То есть фразу со словами «трудолюбие» и «усердие» этот иностранец выучил, а тут внезапно моя твоя не понимать и акцент. И если там угроза, неплохо бы ее обозначить в тексте.
Виктор отчего-то был недоверчив и насторожен, хотя это было закономерным. Виктор сложил руки на груди, хмурясь и смотря на юношу, который был для него незнакомцем, а потому решение отвечать или нет целиком лежало на Венсане.
Вуглускр сдох, у него эмоциональная импотенция. С чьей точки зрения мы сейчас видим недоверчивость Виктора? Он сам считает, что насторожился, или кто-то со стороны это наблюдает? *воет* ФОКАААЛ!!! С чего он вообще лезет в разговор, если думает, что с этим должен разбираться его любовник?

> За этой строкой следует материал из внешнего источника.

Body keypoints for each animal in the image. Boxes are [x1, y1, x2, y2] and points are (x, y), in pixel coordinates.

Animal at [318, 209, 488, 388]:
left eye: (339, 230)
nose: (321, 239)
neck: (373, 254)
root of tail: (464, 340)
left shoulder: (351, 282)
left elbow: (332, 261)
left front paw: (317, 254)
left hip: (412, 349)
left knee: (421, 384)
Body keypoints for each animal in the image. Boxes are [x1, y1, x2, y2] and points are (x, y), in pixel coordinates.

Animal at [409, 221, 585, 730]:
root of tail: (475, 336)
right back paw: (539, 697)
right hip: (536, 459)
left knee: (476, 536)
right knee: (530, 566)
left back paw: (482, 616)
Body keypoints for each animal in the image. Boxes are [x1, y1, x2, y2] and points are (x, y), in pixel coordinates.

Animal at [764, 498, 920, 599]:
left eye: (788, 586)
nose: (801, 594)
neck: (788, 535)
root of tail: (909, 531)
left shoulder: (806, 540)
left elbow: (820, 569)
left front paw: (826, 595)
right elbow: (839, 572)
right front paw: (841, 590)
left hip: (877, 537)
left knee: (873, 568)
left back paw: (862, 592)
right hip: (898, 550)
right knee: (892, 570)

— С тех пор как вы здесь появились, о вас ходит много слухов. Говорят, в вас живут бесы и что вы вынуждены были покинуть Францию из-за любовной драмы. Еще говорят, что вы с вашим другом, — он покраснел и бросил короткий взгляд на Люмьера, — больше чем друзья. Говорят, вы убивали людей. Простите за дерзость, но что из этого правда, месье де ла Круа?
Он синьор, вы все еще в Италии. Кто бы сомневался, что за пять лет местные выучили размеры ваших подштанников и телемостнули кому надо, что у них тут внезапно парочка граждан другого государства завелась. Первая же нанятая прачка по простыням пронзит друзья они или нет, с гарантией. Людей в Италии 19 века убивал допустим не каждый второй, но особо никого этим не удивишь. И откуда взялись бесы, выдали в комплект к загадошности и нитаковости? Повод был? Ахуительный расклад, чо.

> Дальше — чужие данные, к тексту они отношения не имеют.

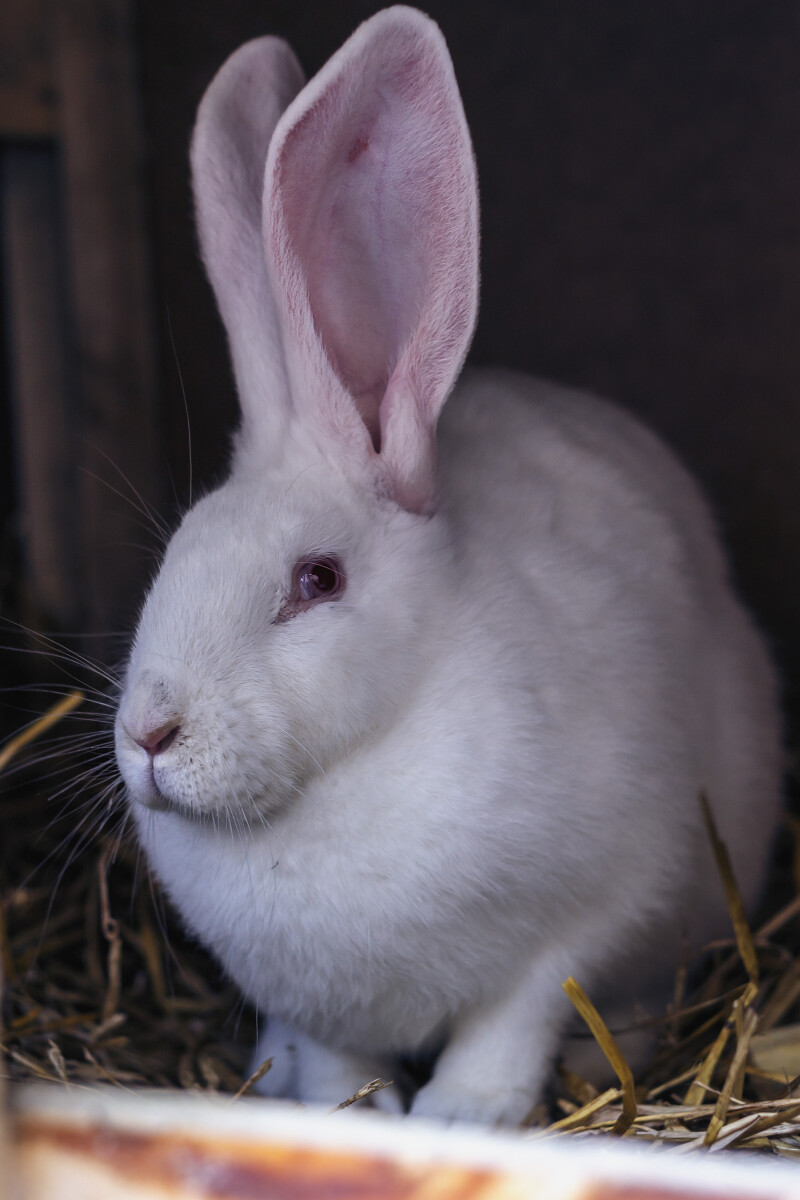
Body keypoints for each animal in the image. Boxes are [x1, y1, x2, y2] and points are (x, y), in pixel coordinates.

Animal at [115, 7, 786, 1123]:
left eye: (317, 581)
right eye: (174, 553)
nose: (148, 735)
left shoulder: (588, 915)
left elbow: (514, 1020)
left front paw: (463, 1115)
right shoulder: (315, 1003)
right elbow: (336, 1059)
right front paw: (351, 1113)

— Виктор, он еще ребенок. Не будь слишком строг, — вмешался Венсан.
Твой любовник сначала влез в разговор и задал парню вопрос. А теперь вы что, друг на друга будете перепихивать?
И добавил по-итальянски: — Маттео, ты начал брать у меня уроки два года назад, но мне кажется, что я тебя знаю всю жизнь. Ты близок мне как сын или младший брат и я не вправе обманывать тебя.

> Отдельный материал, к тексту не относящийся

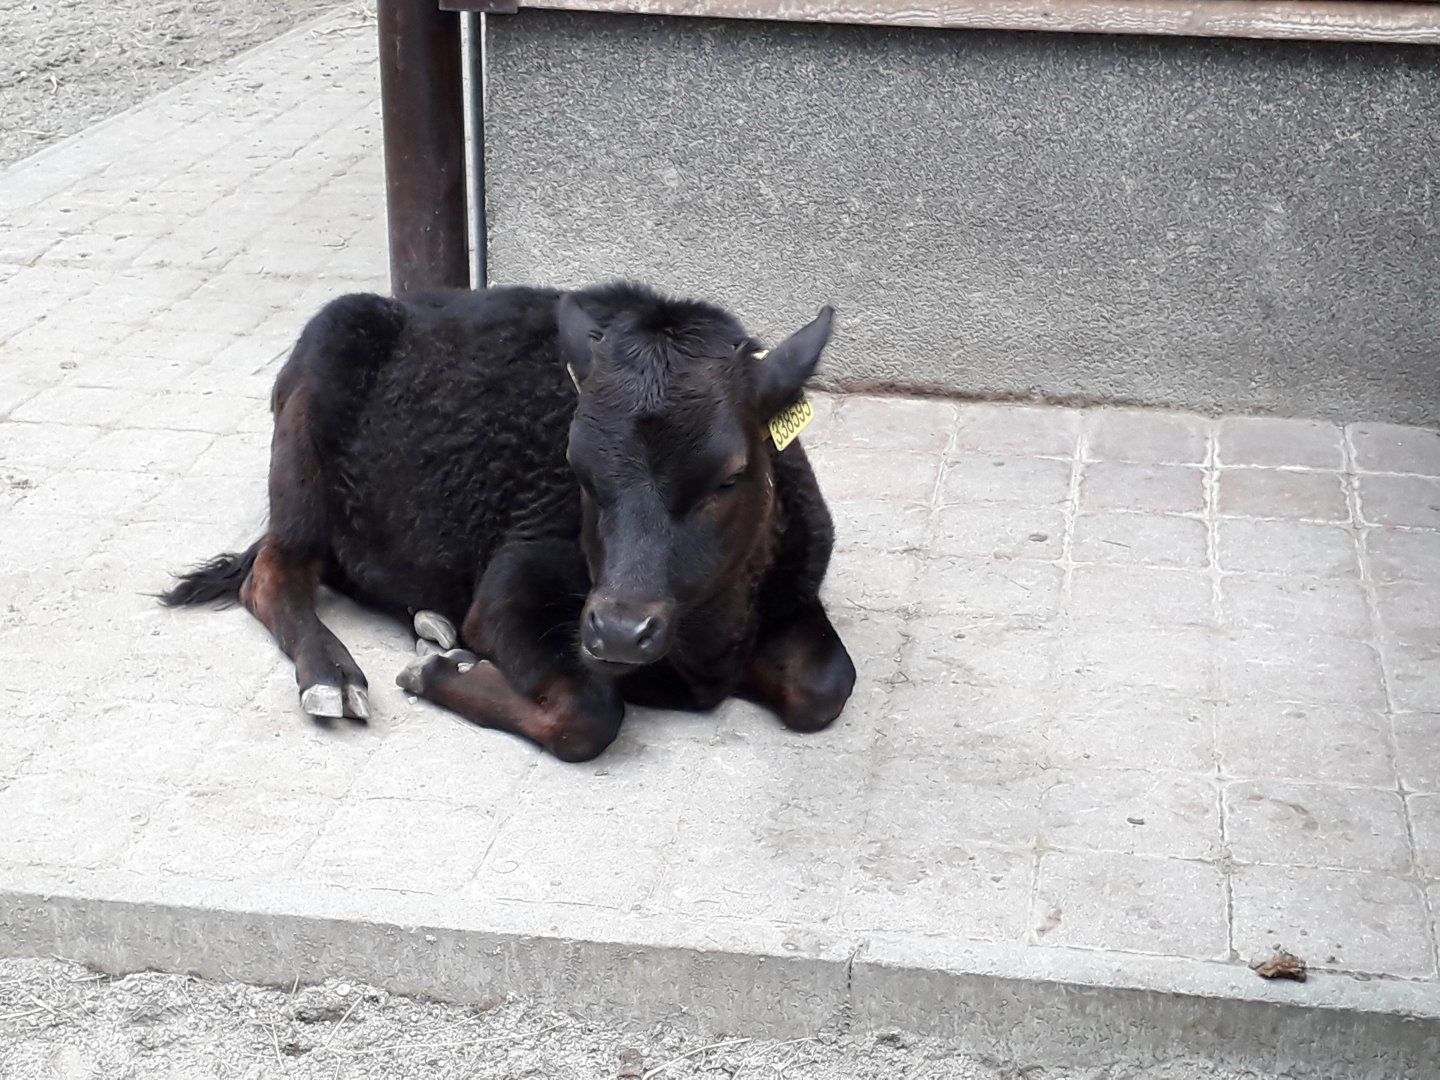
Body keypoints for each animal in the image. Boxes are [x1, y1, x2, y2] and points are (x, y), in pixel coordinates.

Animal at [161, 281, 856, 762]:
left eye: (729, 477)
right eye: (576, 470)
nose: (620, 631)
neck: (707, 650)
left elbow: (828, 683)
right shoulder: (510, 588)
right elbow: (587, 713)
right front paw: (440, 671)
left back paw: (426, 618)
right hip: (302, 459)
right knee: (274, 572)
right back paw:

Итальянский крестьянин – французский аристократ. Отличное сродство душ. Вот только почему за два года ты так и не представил «младшему брату» любовника, с которым вроде как в одном доме живешь. Или за пределами мастерской вы не общались? Отличное сродство х2.
— Я абсолютно не уверен, что это хорошая идея, Венсан. — Виктор покачал головой. Только этого ему не хватало. А если что-то могло случиться вновь? Какой-нибудь приступ, с которыми ему и так пришлось иметь дело все эти годы? — Надеюсь, ты знаешь, что делаешь.
Погоди-ка, то есть у твоего любовника вьетнамские флешбеки по Парижу последние 5 лет, и ты решил наиграть ему ностальгической музычки? Ахуенный план. Надежный, блядь, как швейцарские часы.
— Думаю, пришло время рассказать правду, Виктор. Только через правду можно получить истинное освобождение. Мы долго скрывались от мира, и я доверяю Маттео. Он будет моим судьей
Ты знаешь этого парня два года, и он не особо взрослый. Что ты хочешь от него услышать по итогам исповеди? Что ты все равно хороший? Устами младенца и все такое?
— Моя фамилия де ла Круа. Я сын герцога де ла Круа, одного из самых влиятельных людей во Франции. Я родился и вырос в Париже.
Чтец отобрал у вуглускра мышь, потому что графы де Круа вполне историчны, но икс с ними, у нас художка и выдуманная линия де ла чего-то там. Привет Конде передавайте.
Виктор посмотрел на Венсана, а потом и на Маттео, и понял, что время, вероятно, действительно пришло.
До этого ни одного мальчика рядом не случалось, слуг тоже, даже местный падре на роль исповедника не потянул. Хотя наш герой католик (кто бы сомневался), падре католик – казалось бы. Но нет.
— Виктор Люмьер, бывший танцор Опера Гарнье. Мог быть премьером, но не стал, — он поджал губы и нахмурился.
Маттео молча переводил взгляд с одного мужчины на другого, не в силах подавить удивление.
За неимением лучшего давайте просто предположим, что парня опять втянуло в ноосферу. Иначе с чего он такой удивленный? А то непонятно, что эти два мутных мужика, живущие в недешевом доме без видимой работы, не самые бедные люди. Кроме того, в Италии 19 века не было интернета, чтобы парень фанател по звездам эстрады, ну или балета.
Ну а дальше волшебные звездочки переносят нас во флешбек. Флешбек анон оставит коллеге и продолжит завтра со второй главы.
Вуглускр, мыши, чтец, три художника и руки Хастура выходят на поклон, мы еще вернемся, не переключайтесь.